For many years I've drooled over the catalogs put out by a clothing store known as Coldwater Creek. Somehow they had my address although I had never shopped there. I would sit sipping a cup of tea, slowly turning the pages and finding one or more items on each page that I would dearly love to own.
They dearly loved their clothing line too! The prices were exorbitant for my budget. And I could never justify purchasing anything they offered.
Until.......I discovered the Coldwater Creek Outlet online.
At this online location, one could sometimes discover items for 75% off. And twice a year, they offered free shipping. Thus began my occasional indulgence.
One Mother's Day, my entire family chipped in to provide a gift card to the Drooling Store. (Remember it was I who drooled, not the store!)
The girls went with me to spend the card and what a time we had! We arrived just an hour before closing time. The store was empty except for the workers.
By the time we left, both associates had gotten involved in the excitement of helping "MOM" try on and select items she wouldn't normally choose. They "located" a couple of extra coupons helping buy more than my gift card alone would have allowed.
Such a great memory!
Imagine my sadness when word got around that Coldwater Creek would be closing forever.
I went straight to the online outlet site but purchased nothing because they were now charging too much for shipping. Sad Day!
Fast forward to Tuesday. I had a meeting in Lakeland and actually arrived about twenty minutes early. I'd heard it was the last day of existence for my drooling store. Everything left would be marked 90% off.
I decided to swing by on my way to the meeting and just see what remained. Four paltry racks of extremely tiny and extremely large sizes hung forlornly in the center of the store.
I thumbed through and saw only one item of possible interest. After all, 90% off a hundred is still $10.00.
Then a lady beside me said, "You know everything here is just $5.00, right?"
No, I did not know. I started looking a little more closely. Perhaps something had escaped my attention.
Just then, I spotted a friend. "Amy, do you think this fits me?" I had slipped on the black shrug. "I think it looks fine." She responded.
That's when it happened.
The associate behind the check out desk raised her voice announcing very clearly, "Alright ladies, everything is now $2.00!"
Amy and I looked at one another! A shot of adrenaline hit our veins! We suddenly decided that the black shrug looked AH-MAZING!!
I reached for a dress I would never have considered paying $149.00 to purchase.
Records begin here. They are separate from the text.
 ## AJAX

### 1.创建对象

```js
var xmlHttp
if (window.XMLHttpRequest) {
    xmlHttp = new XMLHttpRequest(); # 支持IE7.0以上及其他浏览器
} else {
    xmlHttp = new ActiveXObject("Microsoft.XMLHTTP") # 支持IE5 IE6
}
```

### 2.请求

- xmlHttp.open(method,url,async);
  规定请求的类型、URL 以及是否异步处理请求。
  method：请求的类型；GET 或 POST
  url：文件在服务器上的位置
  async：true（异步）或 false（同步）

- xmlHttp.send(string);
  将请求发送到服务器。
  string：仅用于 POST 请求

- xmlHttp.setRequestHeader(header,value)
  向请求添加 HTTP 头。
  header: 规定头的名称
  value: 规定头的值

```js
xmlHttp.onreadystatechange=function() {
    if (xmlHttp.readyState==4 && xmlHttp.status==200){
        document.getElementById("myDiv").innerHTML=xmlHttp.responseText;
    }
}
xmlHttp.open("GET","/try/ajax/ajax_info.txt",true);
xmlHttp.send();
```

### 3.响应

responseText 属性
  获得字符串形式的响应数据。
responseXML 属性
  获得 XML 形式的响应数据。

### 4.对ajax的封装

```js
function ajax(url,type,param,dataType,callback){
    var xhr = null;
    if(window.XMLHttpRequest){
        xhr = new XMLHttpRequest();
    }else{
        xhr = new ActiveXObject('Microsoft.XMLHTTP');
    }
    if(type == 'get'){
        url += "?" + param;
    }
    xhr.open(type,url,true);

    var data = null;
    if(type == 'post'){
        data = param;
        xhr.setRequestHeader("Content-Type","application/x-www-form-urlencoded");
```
But for $2.00?! If it even remotely fit, how could I leave it hanging there?
Emily (Amy's daughter) helped me zip it up over my clothes. Her bargain-savvy, teen-aged eyes lit up.
"Cute!" she proclaimed.
"Sold!" I shouted.
We diligently poured back over the racks of clothing that had looked so much less appealing at $5.00.
The few pieces of jewelry left had been marked to $1.00. I showed Amy a necklace I had snagged. We laughed when she held up its twin that she intended to buy.
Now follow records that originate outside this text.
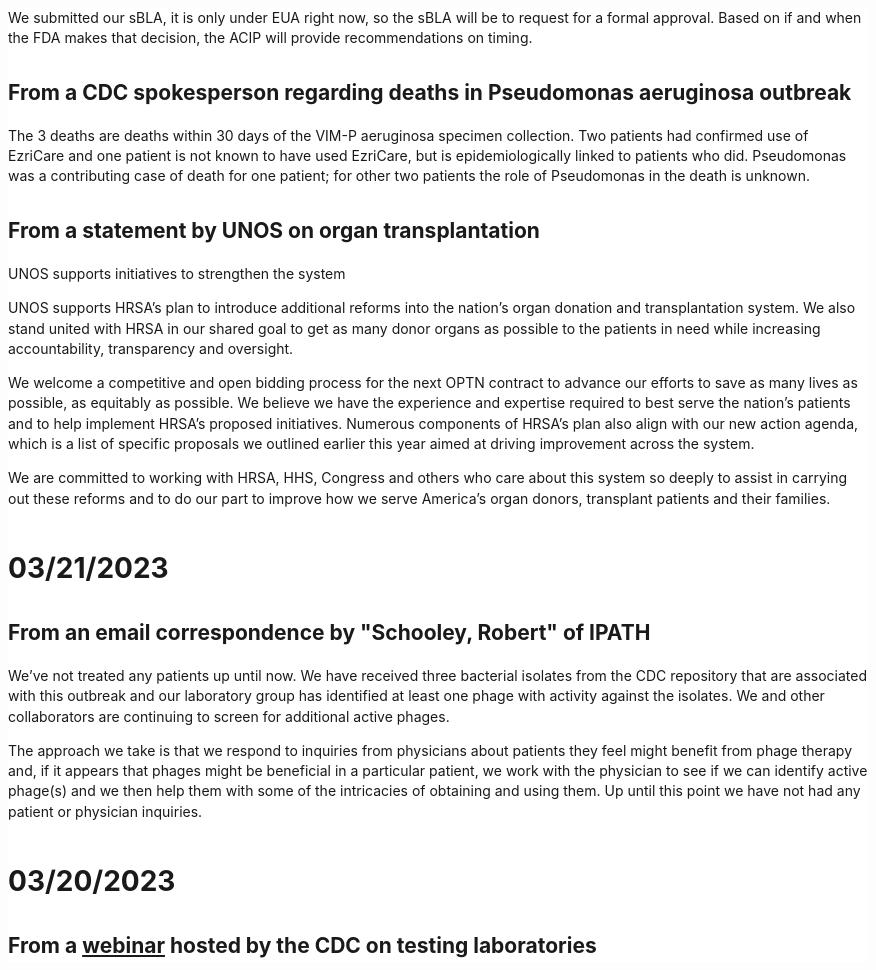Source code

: We submitted our sBLA, it is only under EUA right now, so the sBLA will be to request for a formal approval. Based on if and when the FDA makes that decision, the ACIP will provide recommendations on timing.

## From a CDC spokesperson regarding deaths in Pseudomonas aeruginosa outbreak

The 3 deaths are deaths within 30 days of the VIM-P aeruginosa specimen collection.  Two patients had confirmed use of EzriCare and one patient is not known to have used EzriCare, but is epidemiologically linked to patients who did.  Pseudomonas was a contributing case of death for one patient; for other two patients the role of Pseudomonas in the death is unknown.

## From a statement by UNOS on organ transplantation

UNOS supports initiatives to strengthen the system

UNOS supports HRSA’s plan to introduce additional reforms into the nation’s organ donation and transplantation system. We also stand united with HRSA in our shared goal to get as many donor organs as possible to the patients in need while increasing accountability, transparency and oversight.

We welcome a competitive and open bidding process for the next OPTN contract to advance our efforts to save as many lives as possible, as equitably as possible. We believe we have the experience and expertise required to best serve the nation’s patients and to help implement HRSA’s proposed initiatives. Numerous components of HRSA’s plan also align with our new action agenda, which is a list of specific proposals we outlined earlier this year aimed at driving improvement across the system.

We are committed to working with HRSA, HHS, Congress and others who care about this system so deeply to assist in carrying out these reforms and to do our part to improve how we serve America’s organ donors, transplant patients and their families.

# 03/21/2023

## From an email correspondence by "Schooley, Robert" of IPATH

We’ve not treated any patients up until now.  We have received three bacterial isolates from the CDC repository that are associated with this outbreak and our laboratory group has identified at least one phage with activity against the isolates. We and other collaborators are continuing to screen for additional active phages. 

The approach we take is that we respond to inquiries from physicians about patients they feel might benefit from phage therapy and, if it appears that phages might be beneficial in a particular patient, we work with the physician to see if we can identify active phage(s) and we then help them with some of the intricacies of obtaining and using them. Up until this point we have not had any patient or physician inquiries.

# 03/20/2023

## From a [webinar](https://www.cdc.gov/locs/2023/03-16-2023-Lab-Update-Join_Laboratory_Outreach_Communication_System_LOCS_Call_Monday_March_20.html) hosted by the CDC on testing laboratories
"Great stocking stuffers," she said.
"Oh, Amy!" I hadn't thought of that. "Emily, will you run back over there and grab three more for my girls?" She did actually run.
We were women on a mission and it was exhilarating!
Now, Frank often asked me through the years, "Why do women tell how little they pay for items? I just don't understand!" It's a mystery to him.
Lady One: "Oh, I love those little red shoes you're wearing!"
Lady Two: "Thanks! I only paid $10.00 for these last week at the 'such-and-such' clearance sale!"
Lady One: "No Way! What a steal!"
Finally, I hit on an illustration to explain the mystery.
"Honey," in my most-patient-teacher-voice. "Do you know how men go hunting and they shoot a bear or deer or lion? When they return from the trip, what do they do with the head of that animal?"
"They mount it on the wall." (He resisted saying "Of course!" but that's what he meant.)
Me: "And why would you mount the head of a dead animal on your wall?!"
Frank: "So people can see what a great hunter you are!"
Me: "Exactly! And that's why women tell what they spent for a bargain. It's our way of showing what great hunters we are!!"
My $665.00 shopping spree that cost $13.92 will probably be remembered as The Great Safari of 2014!
Just thought it would make you smile today. Have a blessed weekend!